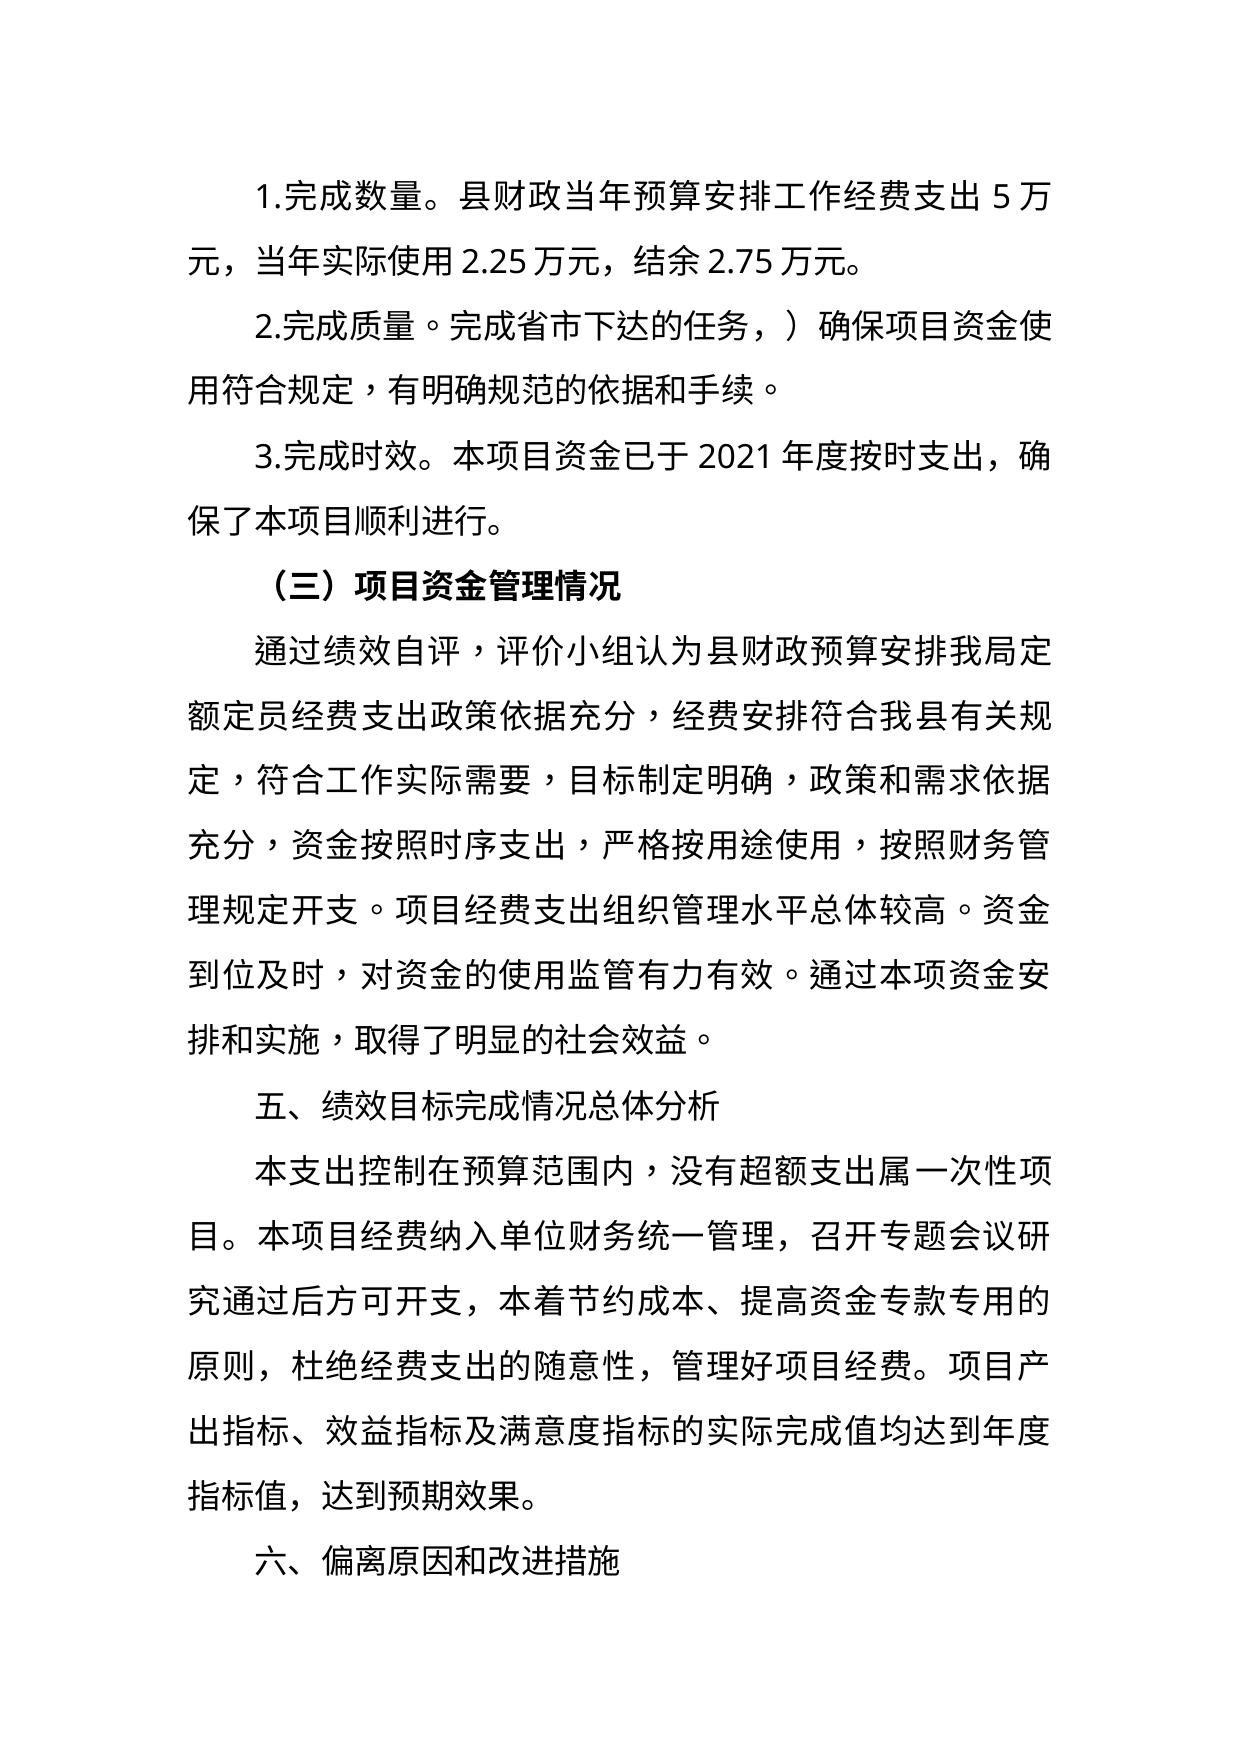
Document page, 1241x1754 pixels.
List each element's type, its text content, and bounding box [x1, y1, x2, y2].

text （三）项目资金管理情况 [187, 552, 1053, 617]
text 2.完成质量。完成省市下达的任务，）确保项目资金使用符合规定，有明确规范的依据和手续。 [187, 292, 1053, 422]
text 六、偏离原因和改进措施 [187, 1527, 1053, 1592]
text 通过绩效自评，评价小组认为县财政预算安排我局定额定员经费支出政策依据充分，经费安排符合我县有关规定，符合工作实际需要，目标制定明确，政策和需求依据充分，资金按照时序支出，严格按用途使用，按照财务管理规定开支。项目经费支出组织管理水平总体较高。资金到位及时，对资金的使用监管有力有效。通过本项资金安排和实施，取得了明显的社会效益。 [187, 617, 1053, 1072]
text 3.完成时效。本项目资金已于2021年度按时支出，确保了本项目顺利进行。 [187, 422, 1053, 552]
text 本支出控制在预算范围内，没有超额支出属一次性项目。本项目经费纳入单位财务统一管理，召开专题会议研究通过后方可开支，本着节约成本、提高资金专款专用的原则，杜绝经费支出的随意性，管理好项目经费。项目产出指标、效益指标及满意度指标的实际完成值均达到年度指标值，达到预期效果。 [187, 1137, 1053, 1527]
text 五、绩效目标完成情况总体分析 [187, 1072, 1053, 1137]
text 1.完成数量。县财政当年预算安排工作经费支出5万元，当年实际使用2.25万元，结余2.75万元。 [187, 162, 1053, 292]
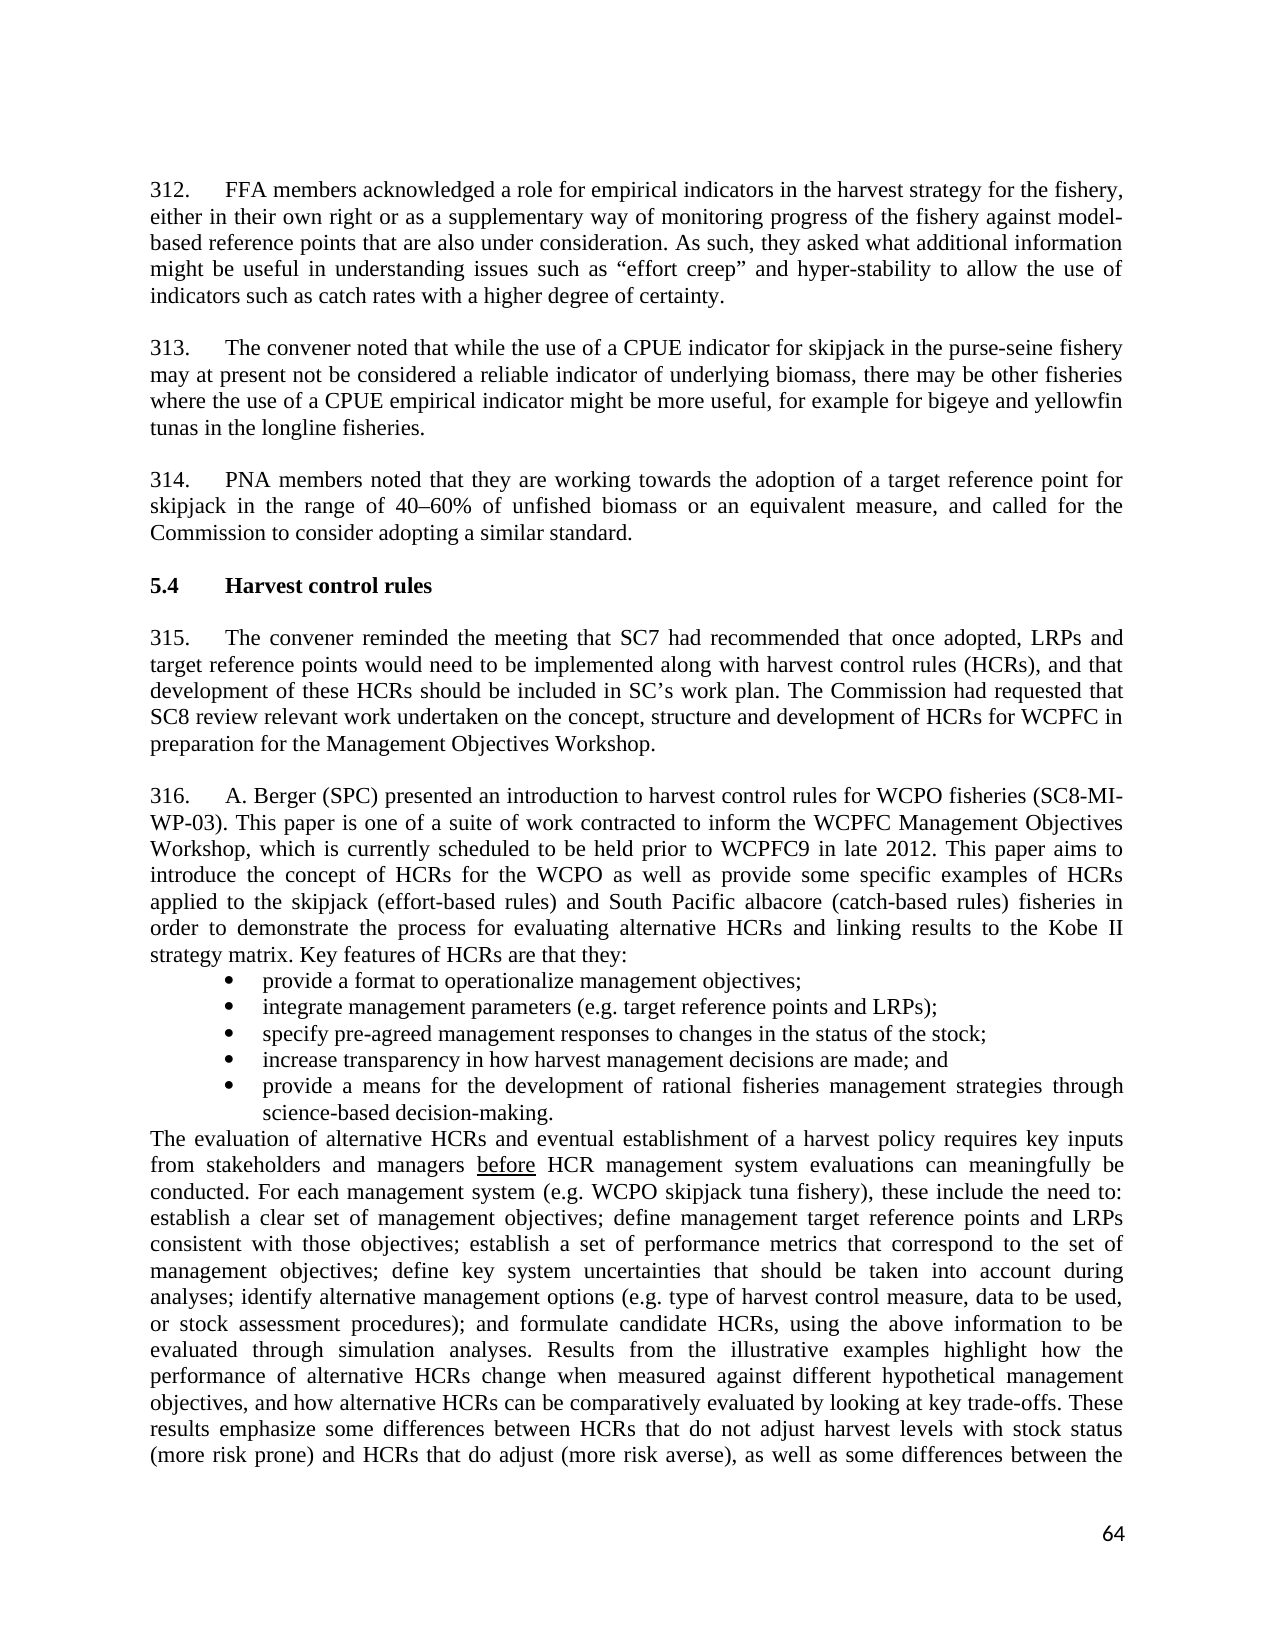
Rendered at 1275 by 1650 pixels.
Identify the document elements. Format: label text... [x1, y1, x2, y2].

.....

:: TASK STATEMENT ::
Look through the material above for "pixels" and copy the lines that have it.

:: RESPONSE TO THE TASK ::
Document page, 1241x1754 pixels.
Rendered at 1275 by 1650 pixels.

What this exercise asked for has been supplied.